Because of the special physique of female friends, many female friends have some symptoms of anemia. Some women find out that they have thalassemia during the physical examination before pregnancy. Can women with thalassemia have children? Can women with thalassemia have children? Generally speaking, if the patient carries a different gene, they can have children, so the patient needs to undergo further examination to confirm.

1. Can people with mild Mediterranean blood have children?

Because thalassemia is a genetic disease, patients are most worried that the disease will be passed on to their children. It is generally believed that thalassemia is a genetic disease, and patients are not recommended to have children. However, if thalassemia patients carry different types of thalassemia genes, they can have children, so thalassemia patients are fertile.

Thalassemia is caused by a genetic defect. As long as one parent is a thalassemia carrier, the child may have the disease. The specific inheritance probabilities are as follows: If a carrier of thalassemia minor marries a normal person, their offspring have a 50% chance of becoming a carrier of thalassemia minor. When a person with thalassemia statica marries a person with thalassemia minor, there is a 1/4 chance of giving birth to a child with thalassemia. If a couple is a carrier of the same type of thalassemia gene, each time they are pregnant, there is a 1/4 chance that the fetus will be normal, a 1/2 chance that the fetus will be a gene carrier, and a 1/4 chance that the fetus will be a patient with severe thalassemia. However, if the couple carries different types of thalassemia genes, or only one of them carries the thalassemia gene, the child born will not have thalassemia.
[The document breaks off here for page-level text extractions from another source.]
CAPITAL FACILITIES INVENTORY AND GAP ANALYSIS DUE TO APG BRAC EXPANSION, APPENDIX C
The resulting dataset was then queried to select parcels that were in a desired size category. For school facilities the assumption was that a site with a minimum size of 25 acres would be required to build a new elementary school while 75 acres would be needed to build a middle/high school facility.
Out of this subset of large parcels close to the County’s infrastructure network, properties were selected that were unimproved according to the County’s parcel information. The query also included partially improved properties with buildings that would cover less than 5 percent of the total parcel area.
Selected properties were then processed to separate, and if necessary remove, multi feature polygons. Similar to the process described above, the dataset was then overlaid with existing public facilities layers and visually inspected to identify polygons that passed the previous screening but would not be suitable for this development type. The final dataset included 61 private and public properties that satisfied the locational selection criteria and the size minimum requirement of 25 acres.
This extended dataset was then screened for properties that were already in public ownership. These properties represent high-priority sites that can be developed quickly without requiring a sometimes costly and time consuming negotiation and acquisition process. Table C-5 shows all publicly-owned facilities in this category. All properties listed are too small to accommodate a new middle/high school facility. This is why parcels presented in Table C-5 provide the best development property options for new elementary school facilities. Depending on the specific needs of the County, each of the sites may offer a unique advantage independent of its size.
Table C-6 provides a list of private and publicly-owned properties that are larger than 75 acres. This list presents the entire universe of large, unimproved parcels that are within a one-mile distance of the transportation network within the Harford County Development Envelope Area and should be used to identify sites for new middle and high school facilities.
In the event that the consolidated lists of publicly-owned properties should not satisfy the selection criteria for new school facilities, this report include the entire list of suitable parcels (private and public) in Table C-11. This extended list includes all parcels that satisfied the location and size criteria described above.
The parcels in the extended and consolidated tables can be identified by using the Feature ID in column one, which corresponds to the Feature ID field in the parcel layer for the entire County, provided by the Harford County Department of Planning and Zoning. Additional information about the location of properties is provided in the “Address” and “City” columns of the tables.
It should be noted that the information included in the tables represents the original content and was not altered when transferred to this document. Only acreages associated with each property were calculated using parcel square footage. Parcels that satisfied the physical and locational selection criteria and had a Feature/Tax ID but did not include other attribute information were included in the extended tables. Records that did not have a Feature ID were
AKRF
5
However, pregnant women with severe thalassemia should pay special attention. If examination confirms that the fetus has severe thalassemia, it is best to perform artificial insemination and terminate the pregnancy. If the test results show that the fetus' genes are normal or that it has mild thalassemia, you can continue the pregnancy and give birth with peace of mind. Mild thalassemia does not require special treatment, while intermediate and severe thalassemia can be treated with blood transfusion and iron chelation. In daily life, pay attention to rest and nutrition, actively prevent infection, and appropriately supplement folic acid and vitamin E.

From the above content, we can know that thalassemia has a relatively large impact on children. Many fetuses with thalassemia often die in infancy. If a couple with thalassemia really wants to have a child, it is recommended that the two go to the hospital for a detailed examination to reduce the possibility of the next generation of thalassemia.